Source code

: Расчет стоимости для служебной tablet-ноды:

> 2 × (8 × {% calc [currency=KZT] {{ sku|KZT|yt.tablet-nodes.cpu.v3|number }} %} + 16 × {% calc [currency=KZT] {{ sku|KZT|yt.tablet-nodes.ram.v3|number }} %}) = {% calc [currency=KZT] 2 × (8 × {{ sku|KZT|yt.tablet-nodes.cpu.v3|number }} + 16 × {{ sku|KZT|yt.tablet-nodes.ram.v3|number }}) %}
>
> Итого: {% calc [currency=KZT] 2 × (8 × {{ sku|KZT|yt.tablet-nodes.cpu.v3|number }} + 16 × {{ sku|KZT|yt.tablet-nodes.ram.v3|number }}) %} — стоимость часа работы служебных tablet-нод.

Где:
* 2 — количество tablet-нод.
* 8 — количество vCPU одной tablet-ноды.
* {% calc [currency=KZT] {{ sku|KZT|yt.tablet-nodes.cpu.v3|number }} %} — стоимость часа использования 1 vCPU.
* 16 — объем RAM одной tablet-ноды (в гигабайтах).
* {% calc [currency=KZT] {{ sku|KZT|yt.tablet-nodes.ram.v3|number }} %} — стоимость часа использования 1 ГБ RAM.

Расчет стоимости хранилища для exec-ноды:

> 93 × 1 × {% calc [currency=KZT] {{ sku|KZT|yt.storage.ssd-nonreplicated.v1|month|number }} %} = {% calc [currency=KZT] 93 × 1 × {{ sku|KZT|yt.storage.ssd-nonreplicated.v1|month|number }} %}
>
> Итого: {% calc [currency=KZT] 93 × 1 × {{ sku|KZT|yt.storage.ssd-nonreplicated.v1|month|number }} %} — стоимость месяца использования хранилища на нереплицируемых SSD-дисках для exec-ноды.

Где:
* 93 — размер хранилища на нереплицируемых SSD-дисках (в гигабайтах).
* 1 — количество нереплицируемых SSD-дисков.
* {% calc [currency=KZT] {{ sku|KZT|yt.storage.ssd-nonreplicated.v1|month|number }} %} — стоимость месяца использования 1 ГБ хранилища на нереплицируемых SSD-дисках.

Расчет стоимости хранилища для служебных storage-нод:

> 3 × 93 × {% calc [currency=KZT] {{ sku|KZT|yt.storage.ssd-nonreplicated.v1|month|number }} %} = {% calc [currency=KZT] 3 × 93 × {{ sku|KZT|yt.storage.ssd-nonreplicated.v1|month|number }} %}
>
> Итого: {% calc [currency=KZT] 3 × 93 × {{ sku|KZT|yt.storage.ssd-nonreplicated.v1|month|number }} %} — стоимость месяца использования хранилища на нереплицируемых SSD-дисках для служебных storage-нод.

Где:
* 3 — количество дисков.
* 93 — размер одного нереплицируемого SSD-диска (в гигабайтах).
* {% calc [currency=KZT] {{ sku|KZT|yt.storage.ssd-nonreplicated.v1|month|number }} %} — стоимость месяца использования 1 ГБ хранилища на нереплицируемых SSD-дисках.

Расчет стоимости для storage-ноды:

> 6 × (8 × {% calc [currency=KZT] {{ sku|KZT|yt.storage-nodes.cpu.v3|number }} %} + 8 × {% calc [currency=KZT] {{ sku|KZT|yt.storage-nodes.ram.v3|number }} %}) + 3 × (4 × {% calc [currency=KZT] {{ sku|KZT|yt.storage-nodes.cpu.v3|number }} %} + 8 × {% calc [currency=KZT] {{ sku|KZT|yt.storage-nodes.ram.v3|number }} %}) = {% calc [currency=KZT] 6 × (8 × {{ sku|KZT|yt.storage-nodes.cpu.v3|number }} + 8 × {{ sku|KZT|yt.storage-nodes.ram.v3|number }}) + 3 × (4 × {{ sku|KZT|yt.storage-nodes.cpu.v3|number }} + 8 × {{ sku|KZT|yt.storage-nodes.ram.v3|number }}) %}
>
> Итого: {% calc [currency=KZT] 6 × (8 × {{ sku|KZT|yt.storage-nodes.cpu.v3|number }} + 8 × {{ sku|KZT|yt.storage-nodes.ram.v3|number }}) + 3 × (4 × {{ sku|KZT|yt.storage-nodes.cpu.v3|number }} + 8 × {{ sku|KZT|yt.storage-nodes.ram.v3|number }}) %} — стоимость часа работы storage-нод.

────────────────

#### What is being asked
Reproduce the source text of each record above verbatim, keeping every line, symbol, and template expression unchanged.

#### Result
Source code

: Расчет стоимости для служебной tablet-ноды:

> 2 × (8 × {% calc [currency=KZT] {{ sku|KZT|yt.tablet-nodes.cpu.v3|number }} %} + 16 × {% calc [currency=KZT] {{ sku|KZT|yt.tablet-nodes.ram.v3|number }} %}) = {% calc [currency=KZT] 2 × (8 × {{ sku|KZT|yt.tablet-nodes.cpu.v3|number }} + 16 × {{ sku|KZT|yt.tablet-nodes.ram.v3|number }}) %}
>
> Итого: {% calc [currency=KZT] 2 × (8 × {{ sku|KZT|yt.tablet-nodes.cpu.v3|number }} + 16 × {{ sku|KZT|yt.tablet-nodes.ram.v3|number }}) %} — стоимость часа работы служебных tablet-нод.

Где:
* 2 — количество tablet-нод.
* 8 — количество vCPU одной tablet-ноды.
* {% calc [currency=KZT] {{ sku|KZT|yt.tablet-nodes.cpu.v3|number }} %} — стоимость часа использования 1 vCPU.
* 16 — объем RAM одной tablet-ноды (в гигабайтах).
* {% calc [currency=KZT] {{ sku|KZT|yt.tablet-nodes.ram.v3|number }} %} — стоимость часа использования 1 ГБ RAM.

Расчет стоимости хранилища для exec-ноды:

> 93 × 1 × {% calc [currency=KZT] {{ sku|KZT|yt.storage.ssd-nonreplicated.v1|month|number }} %} = {% calc [currency=KZT] 93 × 1 × {{ sku|KZT|yt.storage.ssd-nonreplicated.v1|month|number }} %}
>
> Итого: {% calc [currency=KZT] 93 × 1 × {{ sku|KZT|yt.storage.ssd-nonreplicated.v1|month|number }} %} — стоимость месяца использования хранилища на нереплицируемых SSD-дисках для exec-ноды.

Где:
* 93 — размер хранилища на нереплицируемых SSD-дисках (в гигабайтах).
* 1 — количество нереплицируемых SSD-дисков.
* {% calc [currency=KZT] {{ sku|KZT|yt.storage.ssd-nonreplicated.v1|month|number }} %} — стоимость месяца использования 1 ГБ хранилища на нереплицируемых SSD-дисках.

Расчет стоимости хранилища для служебных storage-нод:

> 3 × 93 × {% calc [currency=KZT] {{ sku|KZT|yt.storage.ssd-nonreplicated.v1|month|number }} %} = {% calc [currency=KZT] 3 × 93 × {{ sku|KZT|yt.storage.ssd-nonreplicated.v1|month|number }} %}
>
> Итого: {% calc [currency=KZT] 3 × 93 × {{ sku|KZT|yt.storage.ssd-nonreplicated.v1|month|number }} %} — стоимость месяца использования хранилища на нереплицируемых SSD-дисках для служебных storage-нод.

Где:
* 3 — количество дисков.
* 93 — размер одного нереплицируемого SSD-диска (в гигабайтах).
* {% calc [currency=KZT] {{ sku|KZT|yt.storage.ssd-nonreplicated.v1|month|number }} %} — стоимость месяца использования 1 ГБ хранилища на нереплицируемых SSD-дисках.

Расчет стоимости для storage-ноды:

> 6 × (8 × {% calc [currency=KZT] {{ sku|KZT|yt.storage-nodes.cpu.v3|number }} %} + 8 × {% calc [currency=KZT] {{ sku|KZT|yt.storage-nodes.ram.v3|number }} %}) + 3 × (4 × {% calc [currency=KZT] {{ sku|KZT|yt.storage-nodes.cpu.v3|number }} %} + 8 × {% calc [currency=KZT] {{ sku|KZT|yt.storage-nodes.ram.v3|number }} %}) = {% calc [currency=KZT] 6 × (8 × {{ sku|KZT|yt.storage-nodes.cpu.v3|number }} + 8 × {{ sku|KZT|yt.storage-nodes.ram.v3|number }}) + 3 × (4 × {{ sku|KZT|yt.storage-nodes.cpu.v3|number }} + 8 × {{ sku|KZT|yt.storage-nodes.ram.v3|number }}) %}
>
> Итого: {% calc [currency=KZT] 6 × (8 × {{ sku|KZT|yt.storage-nodes.cpu.v3|number }} + 8 × {{ sku|KZT|yt.storage-nodes.ram.v3|number }}) + 3 × (4 × {{ sku|KZT|yt.storage-nodes.cpu.v3|number }} + 8 × {{ sku|KZT|yt.storage-nodes.ram.v3|number }}) %} — стоимость часа работы storage-нод.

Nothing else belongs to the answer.